**SELECTED EXCERPT:**
# # # # #
As the value of COUNT-F increases, eventually the process will test the IS COUNT-F<MIN decision block 96 and determine that COUNT-F is not less than MIN, at which pass the process proceeds via NO path 98 to the IS COUNT-F<BRIGHT? decision box 100. If the decision is YES, signaling that added pulses are required, the process advances via path 108 to the OUTPUT PULSE TO BALLAST & THEN LOOP BACK block 106. Block 106 then outputs a pulse via path 107 to the block titled FLIP-FLOP WITH ALTERNATING OUTPUTS, block 116 and as before, Block 116 sends a pulse via path 118 or in the alternative, path 120 to the respective gates 21, 22 of the ballast drive FETS on FIG. 1.
Block 106 also outputs a pulse via signal path 112 to FIG. 4 to the SET BRIGHT VARIABLE ON LOW FREQ CLOCK block 52 to begin another program cycle or frame.
The process continues to cycle back to FIG. 4, returning to FIG. 5, to block 90 to increment the variable COUNT-F. When the value of the variable COUNT-F equals or exceeds the value of the variable BRIGHT, and as the process follows path 98 to test the IS COUNT-F<BRIGHT? decision block 100, a NO result is produced and the process follows path 110 to FIG. 4. No output pulses are produced as this path is followed.
The first NO decision of block 100 starts the OFF time interval shown on FIG. 2 extending from T2 to T3. With each NO obtained by following the path back to block 100, the program advances from decision block 100 via path 110 to path 112 and then back to block 52 on FIG. 4 without sending a pulse to the FLIP-FLOP WITH ALTERNATING OUTPUTS, block 116.
At the end of the frame period, shown as time T3 in FIG. 3, the LOW FREQUENCY CLOCK block 84, shown on FIG. 5 sends a pulse to the RESET COUNT-F ON LOW FREQ block 92 which responds with a reset pulse via path 93 to reset the variable COUNT-F value to zero to start the next frame period.
Referring again to FIG. 4, if the process proceeds to the IS BRIGHT>BRIGHT×OVER? decision block 70 and determines that the answer is NO, the process has determined that the brightness level that is commanded is in the low brightness regime and jumps to the START entry bubble 124 on FIG. 6.
The variable frame rate process uses a fixed and even number of pulses in each frame. The fixed number is a predetermined constant called GROUP and has a value, that is a design choice such as four (4). The process will thereafter output four pulses in each frame such as depicted by FIGS. 3a and 3 b.
# # # # #
**RECORD SET:**
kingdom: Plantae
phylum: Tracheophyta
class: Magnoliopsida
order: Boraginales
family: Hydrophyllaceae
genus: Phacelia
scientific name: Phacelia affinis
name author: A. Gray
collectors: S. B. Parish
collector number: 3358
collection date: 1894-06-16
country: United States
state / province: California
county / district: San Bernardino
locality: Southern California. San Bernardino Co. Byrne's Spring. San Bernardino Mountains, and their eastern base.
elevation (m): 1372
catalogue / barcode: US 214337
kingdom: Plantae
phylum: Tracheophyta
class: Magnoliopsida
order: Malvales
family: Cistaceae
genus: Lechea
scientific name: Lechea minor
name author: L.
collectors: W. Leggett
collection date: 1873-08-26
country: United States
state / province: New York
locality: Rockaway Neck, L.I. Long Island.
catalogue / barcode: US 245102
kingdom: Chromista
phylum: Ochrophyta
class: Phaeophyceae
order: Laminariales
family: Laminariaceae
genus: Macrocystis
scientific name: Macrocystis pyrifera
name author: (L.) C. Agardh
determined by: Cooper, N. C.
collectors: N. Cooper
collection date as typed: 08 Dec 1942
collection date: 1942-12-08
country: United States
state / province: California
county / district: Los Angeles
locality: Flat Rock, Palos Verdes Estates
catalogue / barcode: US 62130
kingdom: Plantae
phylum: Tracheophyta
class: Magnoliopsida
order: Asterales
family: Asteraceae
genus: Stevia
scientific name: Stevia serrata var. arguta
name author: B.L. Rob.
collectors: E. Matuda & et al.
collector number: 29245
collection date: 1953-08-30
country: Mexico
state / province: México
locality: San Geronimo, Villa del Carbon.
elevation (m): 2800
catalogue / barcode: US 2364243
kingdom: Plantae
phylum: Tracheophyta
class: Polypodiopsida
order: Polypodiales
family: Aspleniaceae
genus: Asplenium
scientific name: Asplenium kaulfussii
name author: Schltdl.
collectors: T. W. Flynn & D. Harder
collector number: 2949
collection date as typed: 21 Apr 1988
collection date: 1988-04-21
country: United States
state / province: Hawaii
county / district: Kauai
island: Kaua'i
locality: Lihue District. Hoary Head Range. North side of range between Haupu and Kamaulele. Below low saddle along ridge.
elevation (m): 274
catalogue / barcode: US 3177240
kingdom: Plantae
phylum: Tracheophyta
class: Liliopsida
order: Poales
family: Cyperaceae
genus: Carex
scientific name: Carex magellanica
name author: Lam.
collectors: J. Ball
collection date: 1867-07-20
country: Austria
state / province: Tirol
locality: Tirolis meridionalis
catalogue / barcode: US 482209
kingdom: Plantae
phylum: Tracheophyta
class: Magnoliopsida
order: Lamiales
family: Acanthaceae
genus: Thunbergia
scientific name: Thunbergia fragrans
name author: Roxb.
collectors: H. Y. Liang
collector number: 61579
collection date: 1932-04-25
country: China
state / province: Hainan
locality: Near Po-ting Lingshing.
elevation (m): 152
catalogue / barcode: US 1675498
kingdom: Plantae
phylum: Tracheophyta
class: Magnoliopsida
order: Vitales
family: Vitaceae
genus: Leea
# # # # #
**PROMPT 1:** In the ballast control excerpt, what example value does it give for the constant GROUP?
**PROMPT 2:** Retype the lines of the rows word for word, from the line with "order: Malvales" to the line with "determined by: Cooper, N. C.", including both of those lines.

**WRITTEN REPLY 1:** Four (4).

**WRITTEN REPLY 2:**
order: Malvales
family: Cistaceae
genus: Lechea
scientific name: Lechea minor
name author: L.
collectors: W. Leggett
collection date: 1873-08-26
country: United States
state / province: New York
locality: Rockaway Neck, L.I. Long Island.
catalogue / barcode: US 245102
kingdom: Chromista
phylum: Ochrophyta
class: Phaeophyceae
order: Laminariales
family: Laminariaceae
genus: Macrocystis
scientific name: Macrocystis pyrifera
name author: (L.) C. Agardh
determined by: Cooper, N. C.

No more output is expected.